Obamacare's broken promises, Obama's broken second term
By Peter Morici
web posted December 23, 2013
Thanks to the Affordable Care Act, President Obama has lost credibility as a leader and effective executive with most Americans.
A good CEO must work within the strengths and limitations of his organization—then execute effectively to deliver on the promises he makes.
Enter the president’s signature program:
-- If you can’t buy health insurance, the ACA will make it easy to obtain.
-- If you like the insurance you have, the ACA will let you can keep it.
-- If you like your doctor, the ACA will let you can keep him.
-- If you already have good insurance, the ACA will make it cheaper.
The ACA website, HealthCare.gov, even with many efforts at improvement, is simply not easy to use or adequately effective.
As of November 30, 365,000 Americans signed up for insurance via that website and the other exchanges set up by the states. This is well short of the Administration’s target, and makes unlikely that seven million will sign up by March 31, as expected by the Department of Health and Human Services.
Many who have failed to participate are young and healthy, and whose participation is needed to make the insurance policies offered viable.
When new insurance policies take effect next year, many Americans who successfully navigated the federal website will find they have signed up for nothing at all. Critical information about policyholders, dependents, incomes and the like has not been effectively transmitted to insurance companies for about one in ten applicants. And the software needed to pay insurance companies federal subsidies promised for low and moderate income Americans is not yet completed.
Insurance companies won’t have enough cash to pay claims. Doctors will be scrambling to collect money directly from patients, who may not have the ability to pay, and to keep their practices solvent.
Right out of the box, the ACA declared many individual and group insurance policies to be inadequate and illegal. After a public uproar, the president declared those could be reinstated for one year, but many state insurance commissioners balked at this unworkable reversal of policy. Insurance companies simply can’t recreate the risk pools of customers that made those policies viable.
Once out, the jelly could not be put back into the jar.
Across the full range of policies sold directly to individuals and provided groups through employers, insurance companies are eliminating doctors and hospitals from networks to meet arbitrary Obamacare mandates. Americans are scrambling to find new physicians, who are often overwhelmed and sometimes cannot provide essential services some patients need.

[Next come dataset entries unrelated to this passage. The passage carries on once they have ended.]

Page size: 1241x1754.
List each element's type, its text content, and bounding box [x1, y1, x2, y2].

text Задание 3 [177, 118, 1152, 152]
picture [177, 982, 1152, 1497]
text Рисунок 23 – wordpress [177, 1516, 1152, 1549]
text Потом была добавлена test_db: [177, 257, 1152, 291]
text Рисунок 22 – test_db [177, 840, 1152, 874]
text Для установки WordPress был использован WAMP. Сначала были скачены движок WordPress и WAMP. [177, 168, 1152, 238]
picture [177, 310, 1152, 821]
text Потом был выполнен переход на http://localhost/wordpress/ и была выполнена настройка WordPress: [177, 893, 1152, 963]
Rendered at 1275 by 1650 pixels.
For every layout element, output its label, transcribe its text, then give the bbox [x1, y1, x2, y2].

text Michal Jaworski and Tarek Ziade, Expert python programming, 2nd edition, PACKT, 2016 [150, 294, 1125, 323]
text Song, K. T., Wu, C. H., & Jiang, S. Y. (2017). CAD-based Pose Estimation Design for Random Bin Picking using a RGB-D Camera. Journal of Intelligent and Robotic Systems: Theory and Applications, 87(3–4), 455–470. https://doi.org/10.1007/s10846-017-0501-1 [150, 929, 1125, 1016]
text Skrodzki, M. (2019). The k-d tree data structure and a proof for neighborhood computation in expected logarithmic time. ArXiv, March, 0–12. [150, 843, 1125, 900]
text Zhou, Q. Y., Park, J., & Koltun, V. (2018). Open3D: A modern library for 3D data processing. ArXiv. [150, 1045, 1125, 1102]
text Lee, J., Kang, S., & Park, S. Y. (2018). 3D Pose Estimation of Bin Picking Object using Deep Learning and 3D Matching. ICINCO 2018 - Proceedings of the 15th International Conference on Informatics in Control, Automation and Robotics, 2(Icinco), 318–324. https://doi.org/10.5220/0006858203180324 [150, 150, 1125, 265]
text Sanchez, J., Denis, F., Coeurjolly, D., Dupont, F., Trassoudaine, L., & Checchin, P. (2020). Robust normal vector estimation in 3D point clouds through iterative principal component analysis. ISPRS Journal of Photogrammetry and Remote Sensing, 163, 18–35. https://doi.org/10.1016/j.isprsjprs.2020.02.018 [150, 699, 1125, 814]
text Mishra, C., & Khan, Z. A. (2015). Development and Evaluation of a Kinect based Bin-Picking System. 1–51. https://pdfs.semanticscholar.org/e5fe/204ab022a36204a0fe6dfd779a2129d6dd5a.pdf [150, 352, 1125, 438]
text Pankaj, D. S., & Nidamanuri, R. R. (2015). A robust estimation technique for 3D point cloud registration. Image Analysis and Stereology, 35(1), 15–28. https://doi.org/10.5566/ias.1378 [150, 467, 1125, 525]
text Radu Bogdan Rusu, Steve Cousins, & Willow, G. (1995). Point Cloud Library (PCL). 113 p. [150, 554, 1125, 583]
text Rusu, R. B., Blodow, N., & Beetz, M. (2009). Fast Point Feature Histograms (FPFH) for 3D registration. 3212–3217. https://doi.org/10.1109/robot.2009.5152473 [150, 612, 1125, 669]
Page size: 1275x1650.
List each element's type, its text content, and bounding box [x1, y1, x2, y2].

Policies now cancelled paid millions of dollars in critical services, including cancer treatments by highly specialized clinics. Now they are being replaced by new contracts that don’t pay for those life-saving treatments, yet are cluttered with unneeded benefits, such as pediatric vision services for childless couples in their 50s.
Sadly, some Americans face death when old policies lapse and can no longer pay for the care they need.
Overall, premium costs are rocketing, not because old coverage was inadequate or new coverage is better, but because the ACA created markets that are less competitive than before.
The ACA sought to create new, more effective markets in over 3000 cities and counties across America. This is proving an unworkable promise in a health care sector as large as the entire economy of France.
In many locales, owing to uncertainty about size and age characteristics of the new pools of customers to be served, the number of insurance companies participating has declined. Competitive pressures on insurers to negotiate favourable rates with hospitals and other facilities are greatly diminished.
These insurers are often quoting much higher rates, wholly frustrating the purpose of “bending the curve” as the president euphemistically refers to the ACA’s efforts to halt the upward trajectory of health care costs.
The ACA is a bureaucratic nightmare and a bad trick played on most Americans
Now the president lacks the trust and credibility to pursue important second term initiatives like immigration reform.
The president has only his hubris to blame.
Peter Morici, an economist and professor at the University of Maryland Robert H. Smith School of Business, is a widely published columnist.